═════ Dataset entries ═════
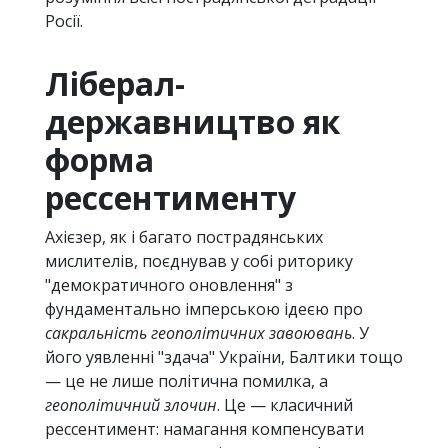
Росії.
Ліберал-
державництво як
форма
рессентименту
Ахієзер, як і багато пострадянських
мислителів, поєднував у собі риторику
"демократичного оновлення" з
фундаментально імперською ідеєю про
сакральність геополітичних завоювань
. У
його уявленні "здача" України, Балтики тощо
— це не лише політична помилка, а
геополітичний злочин
. Це — класичний
рессентимент: намагання компенсувати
═════
▶ [The problem]:
Reproduce the text read from each of the records above, line for line and without changes. Leave the pictures out.

▶ [Response]:
Росії.
Ліберал-
державництво як
форма
рессентименту
Ахієзер, як і багато пострадянських
мислителів, поєднував у собі риторику
"демократичного оновлення" з
фундаментально імперською ідеєю про
сакральність геополітичних завоювань
. У
його уявленні "здача" України, Балтики тощо
— це не лише політична помилка, а
геополітичний злочин
. Це — класичний
рессентимент: намагання компенсувати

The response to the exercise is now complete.